Statistical Analysis
We calculated the Safer Dx Instrument’s overall sensitivity, specificity, positive predictive value, and negative predictive value by comparing the main, dichotomized outcome from item 12 (1–3 = error, 4–6 = no error as determined by the single physician using the instrument) to results obtained in the previous study.35 Accuracy was defined as physician agreement with presence or absence of diagnostic errors as compared to our previous study results for all 389 cases.35
Additionally, we examined whether any of the 11 diagnostic process items were related to the main outcome (i.e., the rater’s overall impression of diagnostic error) by computing both Spearman correlation coefficients (using the six-point scaled outcome) and Pearson correlations coefficients (using the dichotomized outcome). All items that were significantly correlated to the main outcome were entered into a factor analysis with varimax rotation to identify any higher-order dimensions represented by clusters of items. We kept dimensions with eigenvalues over Kaiser’s criterion of 1 and assessed the internal consistency of the resulting dimensions using Cronbach’s alpha.

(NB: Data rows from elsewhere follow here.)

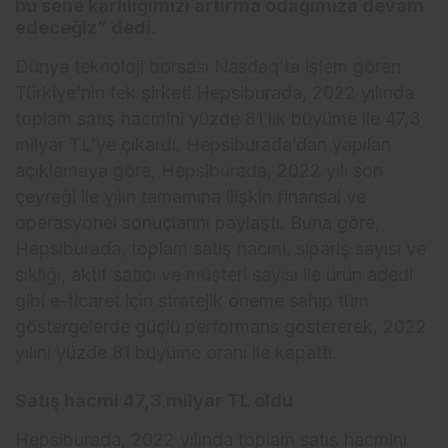
bu sene karlılığımızı artırma odağımıza devam
edeceğiz” dedi.
Dünya teknoloji borsası Nasdaq’ta işlem gören
Türkiye’nin tek şirketi Hepsiburada, 2022 yılında
toplam satış hacmini yüzde 81’lik büyüme ile 47,3
milyar TL’ye çıkardı. Hepsiburada’dan yapılan
açıklamaya göre, Hepsiburada, 2022 yılı son
çeyreği ile yılın tamamına ilişkin finansal ve
operasyonel sonuçlarını paylaştı. Buna göre,
Hepsiburada, toplam satış hacmi, sipariş sayısı ve
sıklığı, aktif satıcı ve müşteri sayısı ile ürün adedi
gibi e-ticaret için stratejik öneme sahip tüm
göstergelerde güçlü performans göstererek, 2022
yılını yüzde 81 büyüme oranı ile kapattı.
Satış hacmi 47,3 milyar TL oldu
Hepsiburada, 2022 yılında toplam satış hacmini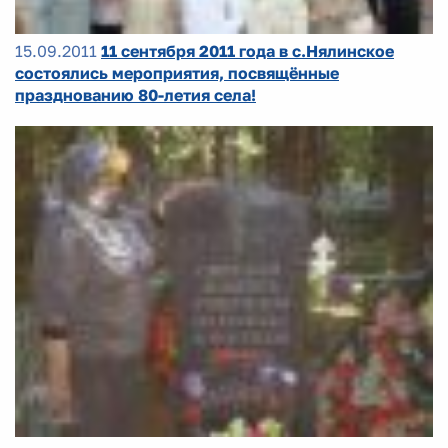
15.09.2011
11 сентября 2011 года в с.Нялинское
состоялись мероприятия, посвящённые
празднованию 80-летия села!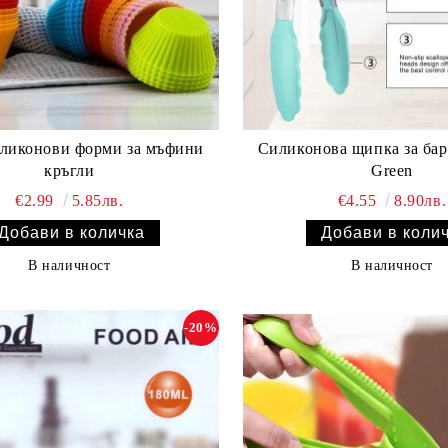
иликонови форми за мъфини
Силиконова щипка за бар
кръгли
Green
€2.99
5.85лв.
€4.55
8.90лв.
В наличност
В наличност
-20%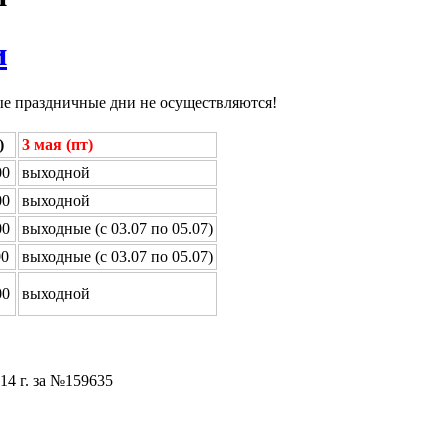
и
ые праздничные дни не осуществляются!
)
3 мая (пт)
00
выходной
00
выходной
00
выходные (с 03.07 по 05.07)
00
выходные (с 03.07 по 05.07)
00
выходной
14 г. за №159635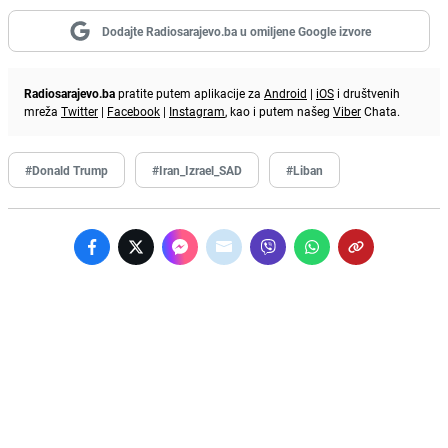
Dodajte Radiosarajevo.ba u omiljene Google izvore
Radiosarajevo.ba
pratite putem aplikacije za
Android
|
iOS
i društvenih
mreža
Twitter
|
Facebook
|
Instagram
, kao i putem našeg
Viber
Chata.
#Donald Trump
#Iran_Izrael_SAD
#Liban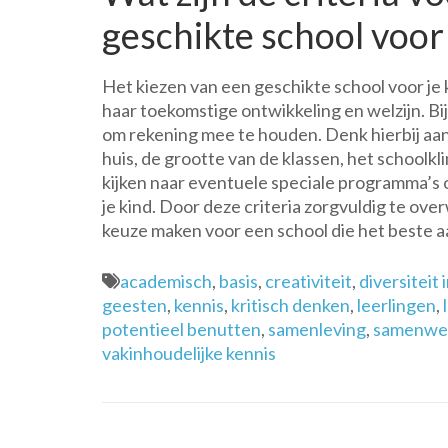
geschikte school voor
Het kiezen van een geschikte school voor je ki
haar toekomstige ontwikkeling en welzijn. Bij 
om rekening mee te houden. Denk hierbij aan
huis, de grootte van de klassen, het schoolkl
kijken naar eventuele speciale programma’s of
je kind. Door deze criteria zorgvuldig te o
keuze maken voor een school die het beste aan
academisch
,
basis
,
creativiteit
,
diversiteit 
geesten
,
kennis
,
kritisch denken
,
leerlingen
,
potentieel benutten
,
samenleving
,
samenwe
vakinhoudelijke kennis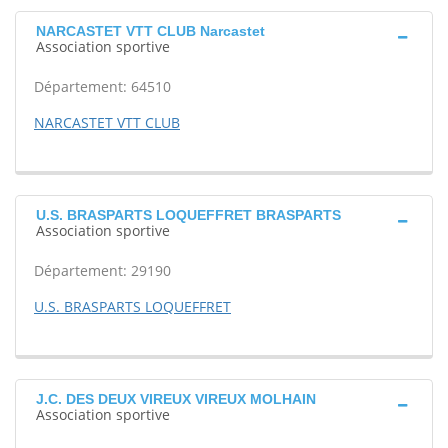
NARCASTET VTT CLUB Narcastet
Association sportive
Département: 64510
NARCASTET VTT CLUB
U.S. BRASPARTS LOQUEFFRET BRASPARTS
Association sportive
Département: 29190
U.S. BRASPARTS LOQUEFFRET
J.C. DES DEUX VIREUX VIREUX MOLHAIN
Association sportive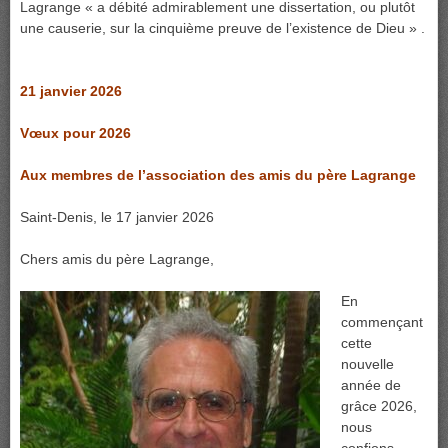
Lagrange « a débité admirablement une dissertation, ou plutôt
une causerie, sur la cinquième preuve de l’existence de Dieu » .
21 janvier 2026
Vœux pour 2026
Aux membres de l’association des amis du père Lagrange
Saint-Denis, le 17 janvier 2026
Chers amis du père Lagrange,
En
commençant
cette
nouvelle
année de
grâce 2026,
nous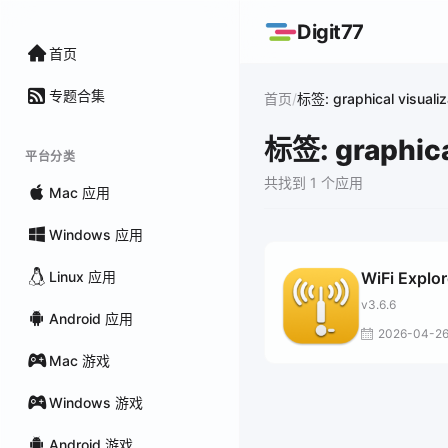
Digit77
首页
专题合集
/
首页
标签: graphical visualiz
标签: graphica
平台分类
共找到 1 个应用
Mac 应用
Windows 应用
Linux 应用
WiFi Explor
v3.6.6
Android 应用
2026-04-2
Mac 游戏
Windows 游戏
Android 游戏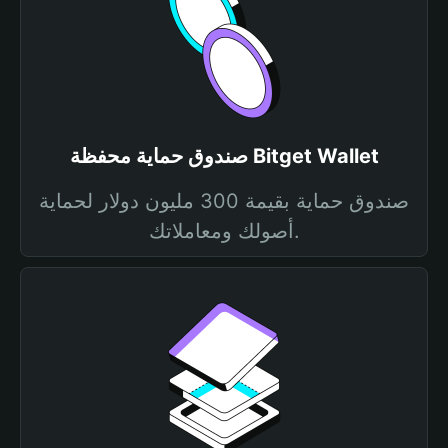
صندوق حماية محفظة Bitget Wallet
صندوق حماية بقيمة 300 مليون دولار لحماية
أصولك ومعاملاتك.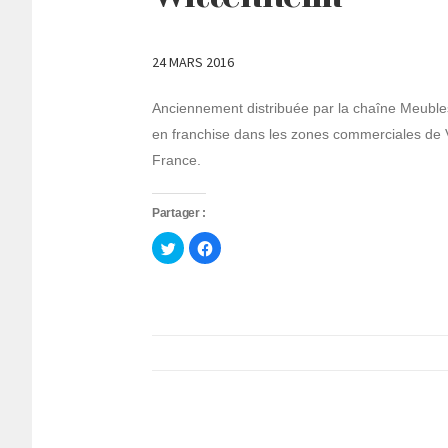
24 MARS 2016
Anciennement distribuée par la chaîne Meuble
en franchise dans les zones commerciales de
France.
Partager :
Cliquez
Cliquez
pour
pour
partager
partager
sur
sur
Twitter(ouvre
Facebook(ouvre
dans
dans
une
une
nouvelle
nouvelle
fenêtre)
fenêtre)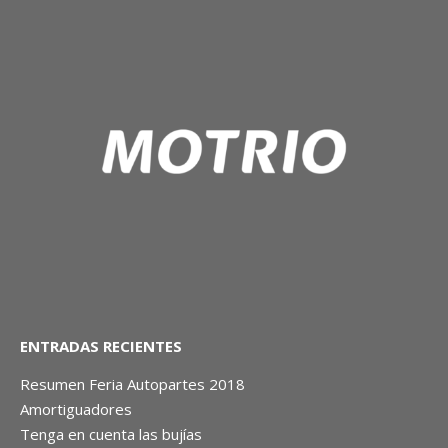
ENTRADAS RECIENTES
Resumen Feria Autopartes 2018
Amortiguadores
Tenga en cuenta las bujías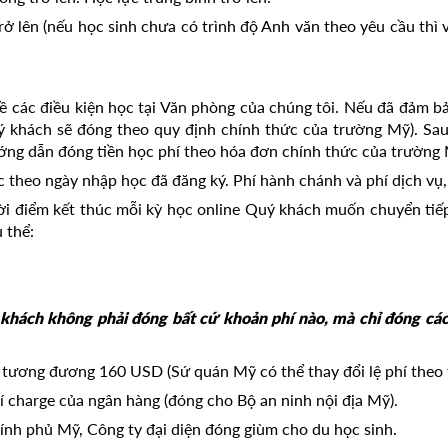
rở lên (nếu học sinh chưa có trình độ Anh văn theo yêu cầu thì 
về các điều kiện học tại Văn phòng của chúng tôi. Nếu đã đảm b
 khách sẽ đóng theo quy định chính thức của trường Mỹ). Sau
ớng dẫn đóng tiền học phí theo hóa đơn chính thức của trường 
ọc theo ngày nhập học đã đăng ký. Phí hành chánh và phí dịch
thời điểm kết thúc mỗi kỳ học online Quý khách muốn chuyển t
 thể:
khách không phải đóng bất cứ khoản phí nào, mà chỉ đóng các
tương đương 160 USD (Sứ quán Mỹ có thể thay đổi lệ phí theo 
í charge của ngân hàng (đóng cho Bộ an ninh nội địa Mỹ).
hính phủ Mỹ, Công ty đại diện đóng giùm cho du học sinh.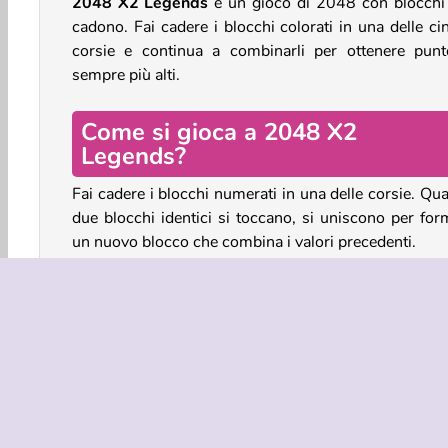
2048 X2 Legends
è un gioco di 2048 con blocchi
cadono. Fai cadere i blocchi colorati in una delle ci
corsie e continua a combinarli per ottenere punt
sempre più alti.
Come si gioca a 2048 X2
Legends?
Fai cadere i blocchi numerati in una delle corsie. Qu
due blocchi identici si toccano, si uniscono per for
un nuovo blocco che combina i valori precedenti.
I blocchi possono essere abbinati verticalmen
orizzontalmente e quando tre blocchi si toccano il va
si quadruplica. In questo modo, puoi anche "estrarr
blocchi da una corsia quando rischiano di rovesciarsi
Puoi anche continuare a combinare i blocchi oltr
2048, per creare un blocco da 4096, o forse uno an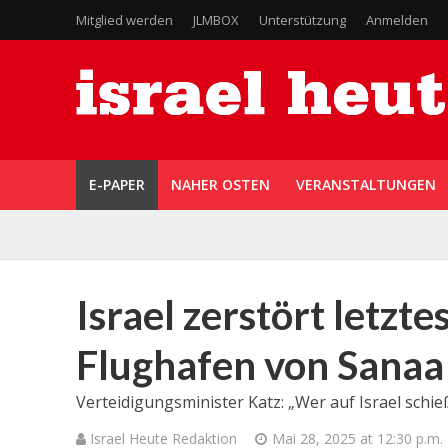
Mitglied werden
JLMBOX
Unterstützung
Anmelden
E-PAPER
NAHER OSTEN
VERANSTALTUNGEN
Israel zerstört letzt
Flughafen von Sanaa
Verteidigungsminister Katz: „Wer auf Israel schieß
Israel Heute Redaktion
Mai 28, 2025 at 12:30 p.m.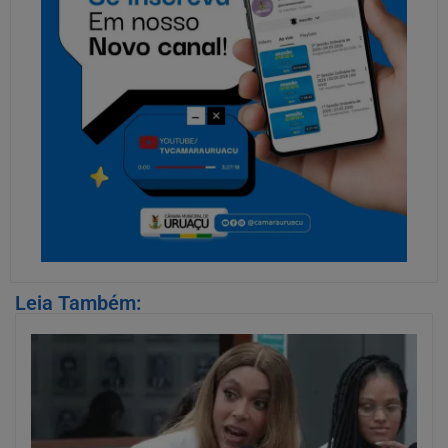
Leia Também: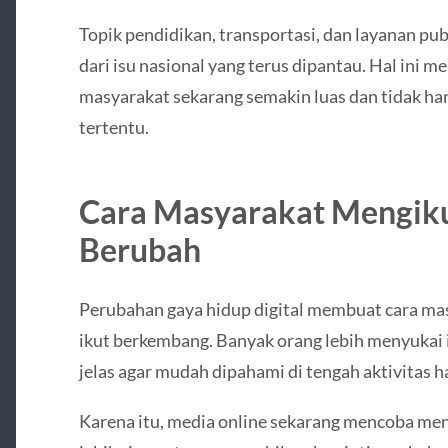
Topik pendidikan, transportasi, dan layanan pub
dari isu nasional yang terus dipantau. Hal ini
masyarakat sekarang semakin luas dan tidak ha
tertentu.
Cara Masyarakat Mengikut
Berubah
Perubahan gaya hidup digital membuat cara mas
ikut berkembang. Banyak orang lebih menyukai i
jelas agar mudah dipahami di tengah aktivitas h
Karena itu, media online sekarang mencoba men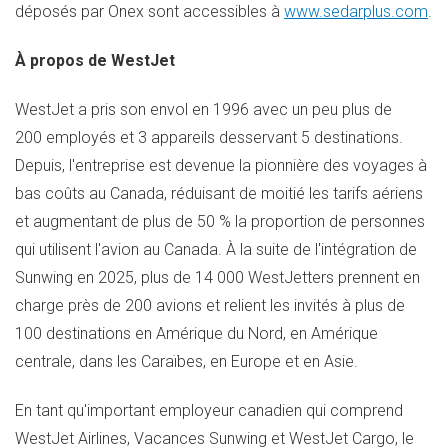
déposés par Onex sont accessibles à
www.sedarplus.com
.
À propos de WestJet
WestJet a pris son envol en 1996 avec un peu plus de
200 employés et 3 appareils desservant 5 destinations.
Depuis, l'entreprise est devenue la pionnière des voyages à
bas coûts au
Canada
, réduisant de moitié les tarifs aériens
et augmentant de plus de 50 % la proportion de personnes
qui utilisent l'avion au
Canada
. À la suite de l'intégration de
Sunwing en 2025, plus de 14 000 WestJetters prennent en
charge près de 200 avions et relient les invités à plus de
100 destinations en Amérique du Nord, en Amérique
centrale, dans les Caraïbes, en
Europe
et en Asie.
En tant qu'important employeur canadien qui comprend
WestJet Airlines, Vacances Sunwing et WestJet Cargo, le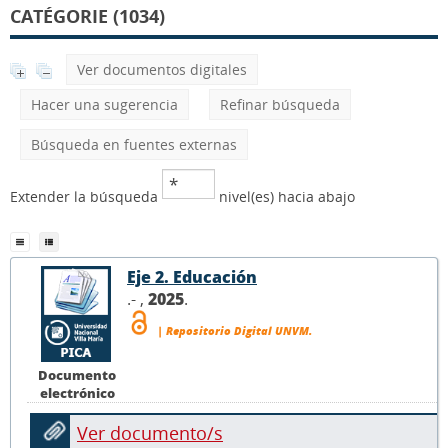
CATÉGORIE (1034)
Ver documentos digitales
Hacer una sugerencia
Refinar búsqueda
Búsqueda en fuentes externas
Extender la búsqueda
nivel(es) hacia abajo
Eje 2. Educación
.- ,
2025
.
| Repositorio Digital UNVM.
Documento
electrónico
Ver documento/s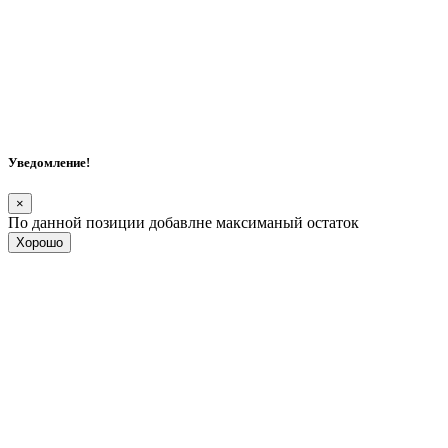
Уведомление!
×
По данной позиции добавлне максиманый остаток
Хорошо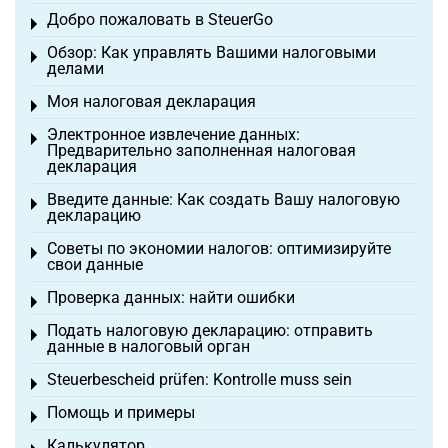
Добро пожаловать в SteuerGo
Toggle menu
Обзор: Как управлять Вашими налоговыми
Toggle menu
делами
Моя налоговая декларация
Toggle menu
Электронное извлечение данных:
Toggle menu
Предварительно заполненная налоговая
декларация
Введите данные: Как создать Вашу налоговую
Toggle menu
декларацию
Советы по экономии налогов: оптимизируйте
Toggle menu
свои данные
Проверка данных: найти ошибки
Toggle menu
Подать налоговую декларацию: отправить
Toggle menu
данные в налоговый орган
Steuerbescheid prüfen: Kontrolle muss sein
Toggle menu
Помощь и примеры
Toggle menu
Калькулятор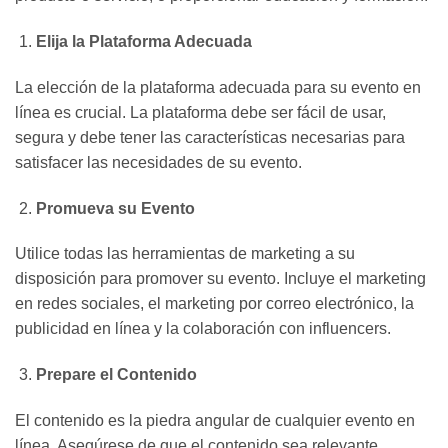
Elija la Plataforma Adecuada
La elección de la plataforma adecuada para su evento en
línea es crucial. La plataforma debe ser fácil de usar,
segura y debe tener las características necesarias para
satisfacer las necesidades de su evento.
Promueva su Evento
Utilice todas las herramientas de marketing a su
disposición para promover su evento. Incluye el marketing
en redes sociales, el marketing por correo electrónico, la
publicidad en línea y la colaboración con influencers.
Prepare el Contenido
El contenido es la piedra angular de cualquier evento en
línea. Asegúrese de que el contenido sea relevante,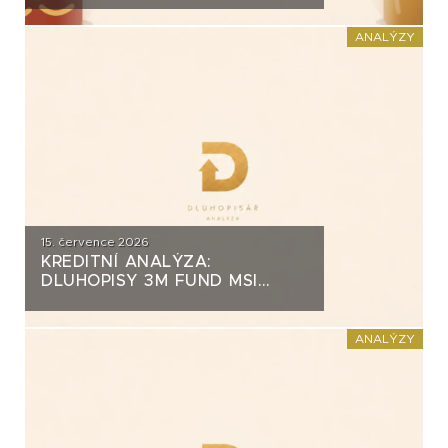
ZA PŮL MILIARDY
ANALÝZY
15. července 2026
KREDITNÍ ANALÝZA:
DLUHOPISY 3M FUND MSI
SICAV (MS-INVEST)
ANALÝZY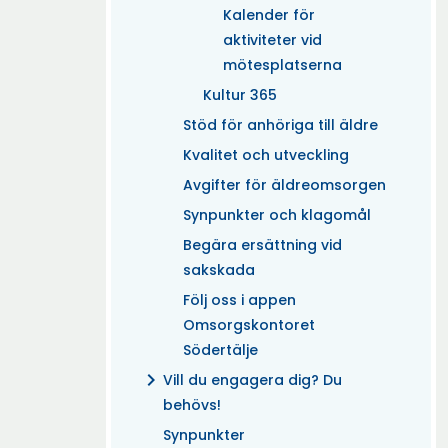
Kalender för
aktiviteter vid
mötesplatserna
Kultur 365
Stöd för anhöriga till äldre
Kvalitet och utveckling
Avgifter för äldreomsorgen
Synpunkter och klagomål
Begära ersättning vid
sakskada
Följ oss i appen
Omsorgskontoret
Södertälje
chevron_right
Vill du engagera dig? Du
behövs!
Synpunkter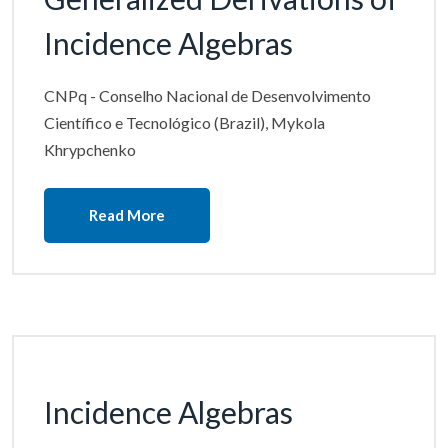
Incidence Algebras
CNPq - Conselho Nacional de Desenvolvimento
Científico e Tecnológico (Brazil), Mykola
Khrypchenko
Read More
Incidence Algebras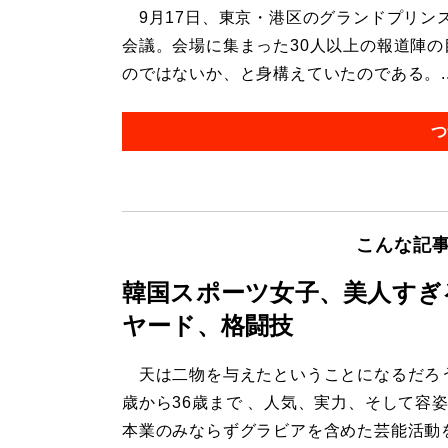
9月17日、東京・港区のグランドプリン
会議。会場に集まった30人以上の報道陣
のではないか、と身構えていたのである。..
つ
こんな記
韓国スポーツ女子、美人すぎ
ヤード、格闘技
天は二物を与えたということになるだろう
歳から36歳まで 、人気、実力、そして容
本業のみならずグラビアを含めた芸能活動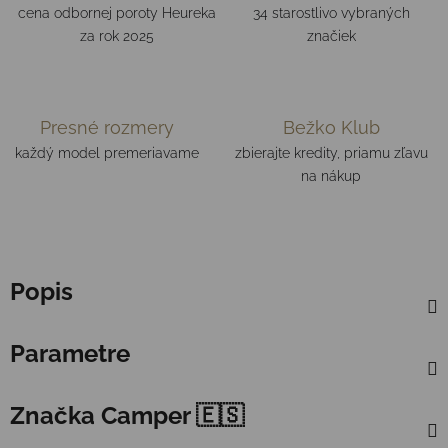
cena odbornej poroty Heureka
34 starostlivo vybraných
za rok 2025
značiek
Presné rozmery
Bežko Klub
každý model premeriavame
zbierajte kredity, priamu zľavu
na nákup
Popis
Parametre
Značka
Camper 🇪🇸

Finally, we developed a score based on all of the instrument items to predict whether cases assessed via Safer Dx Instrument were determined to be errors in our previous study. We thus performed a logistic regression using summed scores from the dimensions obtained in the factor analysis above, as well as individual items not included in the dimensions, to predict whether each case was an error or not. Using the obtained regression equation, we compared scores obtained in the error cases and the non-error cases. This would allow users to create potential cut-off scores, signaling lower or higher likelihood of diagnostic error. Users would have the flexibility to personalize these cutoff scores depending on how inclusive and conservative they wanted to be.